9. Conclusions

This deliverable presents the initial version of the EUCAIM CDM and hyper-ontology for data interoperability. In relation to the first deliverable (D5.1), this document provides a well-established analysis of the strategy developed to achieve the initial goals of the EUCAIM CDM and hyper-ontology. Publications submitted and accepted during the hyper-ontology development support the work accomplished.
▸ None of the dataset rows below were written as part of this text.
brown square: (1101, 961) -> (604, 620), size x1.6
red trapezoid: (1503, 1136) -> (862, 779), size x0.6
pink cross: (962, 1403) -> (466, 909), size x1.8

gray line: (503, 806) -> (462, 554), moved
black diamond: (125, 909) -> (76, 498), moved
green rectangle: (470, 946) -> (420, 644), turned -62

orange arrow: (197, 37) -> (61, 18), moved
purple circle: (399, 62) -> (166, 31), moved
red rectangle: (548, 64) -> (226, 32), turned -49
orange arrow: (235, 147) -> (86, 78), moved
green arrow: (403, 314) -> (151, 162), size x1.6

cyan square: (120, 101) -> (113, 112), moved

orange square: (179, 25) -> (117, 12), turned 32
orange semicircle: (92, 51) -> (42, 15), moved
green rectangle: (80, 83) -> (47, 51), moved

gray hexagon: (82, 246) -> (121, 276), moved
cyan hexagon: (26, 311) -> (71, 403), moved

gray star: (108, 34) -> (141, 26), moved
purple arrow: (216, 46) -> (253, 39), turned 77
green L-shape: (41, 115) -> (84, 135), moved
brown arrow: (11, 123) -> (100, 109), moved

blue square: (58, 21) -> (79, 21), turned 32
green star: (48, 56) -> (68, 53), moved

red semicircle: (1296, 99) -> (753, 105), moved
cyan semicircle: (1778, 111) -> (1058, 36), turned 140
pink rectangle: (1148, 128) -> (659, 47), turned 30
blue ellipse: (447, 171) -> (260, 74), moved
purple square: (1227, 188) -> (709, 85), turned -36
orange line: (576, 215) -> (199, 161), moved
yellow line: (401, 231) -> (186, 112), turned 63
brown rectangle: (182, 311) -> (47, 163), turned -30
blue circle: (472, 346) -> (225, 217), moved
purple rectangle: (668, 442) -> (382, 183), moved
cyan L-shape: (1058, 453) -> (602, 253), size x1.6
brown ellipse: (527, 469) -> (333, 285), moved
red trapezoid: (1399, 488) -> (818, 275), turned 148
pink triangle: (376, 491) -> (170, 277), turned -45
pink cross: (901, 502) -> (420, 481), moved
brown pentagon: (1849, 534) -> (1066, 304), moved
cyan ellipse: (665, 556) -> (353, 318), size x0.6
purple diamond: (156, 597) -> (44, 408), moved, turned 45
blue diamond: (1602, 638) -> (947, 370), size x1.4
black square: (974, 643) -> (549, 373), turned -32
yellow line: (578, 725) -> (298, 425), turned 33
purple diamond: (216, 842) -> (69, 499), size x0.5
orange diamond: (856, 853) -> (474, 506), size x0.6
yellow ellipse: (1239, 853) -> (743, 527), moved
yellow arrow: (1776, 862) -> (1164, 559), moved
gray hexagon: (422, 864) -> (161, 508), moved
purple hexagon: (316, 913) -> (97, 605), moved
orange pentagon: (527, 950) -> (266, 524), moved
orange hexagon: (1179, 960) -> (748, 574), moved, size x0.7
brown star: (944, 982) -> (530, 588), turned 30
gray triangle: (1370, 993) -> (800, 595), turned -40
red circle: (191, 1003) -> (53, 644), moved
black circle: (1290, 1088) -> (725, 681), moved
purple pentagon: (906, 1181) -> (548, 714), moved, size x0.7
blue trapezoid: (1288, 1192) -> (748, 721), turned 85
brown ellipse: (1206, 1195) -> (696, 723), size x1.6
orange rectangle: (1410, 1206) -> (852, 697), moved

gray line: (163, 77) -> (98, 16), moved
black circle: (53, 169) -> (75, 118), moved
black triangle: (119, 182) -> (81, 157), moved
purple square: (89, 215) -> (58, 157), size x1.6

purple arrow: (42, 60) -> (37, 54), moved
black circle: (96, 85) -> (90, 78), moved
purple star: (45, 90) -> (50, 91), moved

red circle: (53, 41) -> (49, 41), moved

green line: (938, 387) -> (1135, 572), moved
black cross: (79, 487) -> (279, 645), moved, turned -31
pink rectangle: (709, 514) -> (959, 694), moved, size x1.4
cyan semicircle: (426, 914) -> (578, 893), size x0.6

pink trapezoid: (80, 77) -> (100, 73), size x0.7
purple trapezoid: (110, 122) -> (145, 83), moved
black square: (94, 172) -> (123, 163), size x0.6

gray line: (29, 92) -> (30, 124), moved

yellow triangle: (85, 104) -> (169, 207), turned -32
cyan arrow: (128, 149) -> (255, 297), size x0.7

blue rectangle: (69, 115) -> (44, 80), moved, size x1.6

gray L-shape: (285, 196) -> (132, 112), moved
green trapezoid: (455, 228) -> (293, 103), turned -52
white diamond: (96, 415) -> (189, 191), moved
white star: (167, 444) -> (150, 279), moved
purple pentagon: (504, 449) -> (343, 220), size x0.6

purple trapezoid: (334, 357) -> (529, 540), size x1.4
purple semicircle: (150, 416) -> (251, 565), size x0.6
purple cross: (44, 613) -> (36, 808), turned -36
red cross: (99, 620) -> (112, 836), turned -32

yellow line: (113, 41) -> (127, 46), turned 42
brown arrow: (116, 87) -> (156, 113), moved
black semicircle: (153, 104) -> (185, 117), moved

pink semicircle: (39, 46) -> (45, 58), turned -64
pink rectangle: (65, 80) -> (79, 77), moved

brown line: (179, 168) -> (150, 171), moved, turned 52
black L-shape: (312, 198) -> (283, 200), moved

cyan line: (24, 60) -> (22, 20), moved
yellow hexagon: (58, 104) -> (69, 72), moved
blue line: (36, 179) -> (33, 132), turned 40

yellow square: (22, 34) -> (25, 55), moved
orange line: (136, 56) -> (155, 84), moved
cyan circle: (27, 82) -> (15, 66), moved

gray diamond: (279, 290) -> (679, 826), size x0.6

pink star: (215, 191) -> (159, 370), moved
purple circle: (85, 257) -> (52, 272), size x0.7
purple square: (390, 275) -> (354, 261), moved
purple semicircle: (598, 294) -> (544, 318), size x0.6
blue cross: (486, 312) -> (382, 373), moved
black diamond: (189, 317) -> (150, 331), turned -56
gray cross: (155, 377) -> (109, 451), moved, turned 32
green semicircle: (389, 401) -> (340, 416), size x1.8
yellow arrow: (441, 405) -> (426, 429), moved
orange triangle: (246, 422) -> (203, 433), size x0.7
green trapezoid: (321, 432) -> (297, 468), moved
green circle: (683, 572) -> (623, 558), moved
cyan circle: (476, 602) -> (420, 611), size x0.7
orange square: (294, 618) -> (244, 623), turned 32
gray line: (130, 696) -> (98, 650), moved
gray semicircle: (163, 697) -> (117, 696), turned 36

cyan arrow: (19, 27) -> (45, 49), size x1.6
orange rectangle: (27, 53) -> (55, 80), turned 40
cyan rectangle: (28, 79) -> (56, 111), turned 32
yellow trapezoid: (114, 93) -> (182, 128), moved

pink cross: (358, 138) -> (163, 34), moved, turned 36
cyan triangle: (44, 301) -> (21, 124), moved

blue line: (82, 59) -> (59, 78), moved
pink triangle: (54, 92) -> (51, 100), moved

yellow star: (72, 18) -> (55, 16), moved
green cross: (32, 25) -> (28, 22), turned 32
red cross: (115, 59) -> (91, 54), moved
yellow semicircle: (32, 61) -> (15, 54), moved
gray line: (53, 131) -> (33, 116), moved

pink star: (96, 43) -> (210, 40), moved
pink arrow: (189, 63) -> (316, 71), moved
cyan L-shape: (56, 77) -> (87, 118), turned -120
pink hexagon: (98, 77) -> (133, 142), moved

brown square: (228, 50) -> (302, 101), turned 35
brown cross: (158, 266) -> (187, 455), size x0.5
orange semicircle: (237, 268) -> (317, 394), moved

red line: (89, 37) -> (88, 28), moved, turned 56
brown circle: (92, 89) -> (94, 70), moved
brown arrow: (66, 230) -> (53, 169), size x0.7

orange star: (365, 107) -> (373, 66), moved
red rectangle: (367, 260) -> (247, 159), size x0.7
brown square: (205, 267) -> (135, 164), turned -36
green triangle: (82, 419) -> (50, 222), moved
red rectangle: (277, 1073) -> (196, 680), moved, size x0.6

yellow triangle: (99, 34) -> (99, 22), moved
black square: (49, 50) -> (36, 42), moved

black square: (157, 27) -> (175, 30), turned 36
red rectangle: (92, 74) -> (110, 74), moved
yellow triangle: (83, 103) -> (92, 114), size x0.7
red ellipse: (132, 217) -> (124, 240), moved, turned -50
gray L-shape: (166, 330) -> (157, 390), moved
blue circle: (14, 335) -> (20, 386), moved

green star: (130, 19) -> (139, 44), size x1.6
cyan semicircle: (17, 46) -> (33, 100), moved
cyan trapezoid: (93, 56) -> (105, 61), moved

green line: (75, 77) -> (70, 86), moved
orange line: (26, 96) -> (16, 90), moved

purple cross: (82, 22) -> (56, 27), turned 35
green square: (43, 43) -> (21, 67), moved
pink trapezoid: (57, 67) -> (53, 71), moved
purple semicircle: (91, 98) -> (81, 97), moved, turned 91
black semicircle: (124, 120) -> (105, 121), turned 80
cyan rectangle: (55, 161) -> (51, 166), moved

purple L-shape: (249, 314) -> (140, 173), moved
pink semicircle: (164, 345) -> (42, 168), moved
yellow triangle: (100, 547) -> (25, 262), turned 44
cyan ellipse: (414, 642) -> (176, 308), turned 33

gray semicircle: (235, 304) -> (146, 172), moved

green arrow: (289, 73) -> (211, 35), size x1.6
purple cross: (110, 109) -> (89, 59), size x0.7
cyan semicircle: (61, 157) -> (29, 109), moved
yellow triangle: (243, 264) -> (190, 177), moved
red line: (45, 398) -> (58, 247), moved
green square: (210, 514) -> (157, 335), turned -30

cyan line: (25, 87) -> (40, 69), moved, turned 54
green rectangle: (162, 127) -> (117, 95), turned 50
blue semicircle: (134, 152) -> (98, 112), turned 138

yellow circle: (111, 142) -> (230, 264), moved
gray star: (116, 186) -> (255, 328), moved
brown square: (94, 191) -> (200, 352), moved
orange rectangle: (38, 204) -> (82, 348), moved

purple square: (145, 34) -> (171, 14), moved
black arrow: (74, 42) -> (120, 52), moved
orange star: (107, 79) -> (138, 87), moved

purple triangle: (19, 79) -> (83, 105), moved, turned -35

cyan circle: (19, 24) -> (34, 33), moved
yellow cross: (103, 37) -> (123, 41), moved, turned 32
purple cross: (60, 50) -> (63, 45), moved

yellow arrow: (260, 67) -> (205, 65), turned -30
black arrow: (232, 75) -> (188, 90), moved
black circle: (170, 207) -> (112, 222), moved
Regarding the hyper-ontology development process, we encountered challenges in the knowledge acquisition phase (Section 4.3) to collect the standard clinical/biological and imaging data/metadata provided by the AI4HI projects. For the clinical knowledge, some data/metadata were customized depending on the projects’ resources, or standard code/vocabulary was lacking, which required an effort to associate this information with standard ontological/terminological resources. For imaging knowledge, the provided data/metadata was mainly DICOM tags and names used for image querying or segmentation, which is insufficient for a semantic representation of imaging knowledge in the hyper-ontology. Interestingly, the proposed approach (Section 4.4) has helped to overcome these challenges. First, the ORSD document was produced, which helped to organize all the collected data and metadata and classify them by cancer type and project, facilitating the detection of inconsistencies and lack of information. Second, the grounding of the hyper-ontology in mCODE has supported covering the essentials of the oncology domain, mainly for clinical aspects. For the imaging model, we relied on FHIR specifications around Imaging study and Series, and their relationships with Modality, Laterality, and other imaging aspects. Although the bottom-up strategy, which relies on the projects’ clinical and imaging knowledge, is crucial for developing the hyper-ontology as a domain and application-oriented ontology, the top-down has maintained the ontological model by grounding the hyper-ontology in the oncology domain. Also, the intervention of experts in revising and enriching the semantic content hyper-ontology has enhanced the generic content and expanded it by including clinically verified semantic patterns. Finally, the hyper-ontology is validated by:

1- efficiently and explicitly representing the provided use cases by populating the hyper-ontology semantic content, including the concepts and relations, based on the individuals (instances) harvested from these use cases (Section 7);

2- instantiating the EUCAIM-CDM to represent real-world use cases around prostate and breast cancers using the hyper-ontology concepts (Section 7);

3- applying SPARQL queries to request cancer patient information, such as lab tests, procedures, imaging and clinical results (Annex 1).

Interestingly, EUCAIM's hyper-ontology, a FAIR-compliant ontology model that effectively reflects oncology’s real-world entities, has supported a seamless integration with the EUCAIM CDM, a significant fulfillment for maintaining semantic interoperability in the context of the EUCAIM project.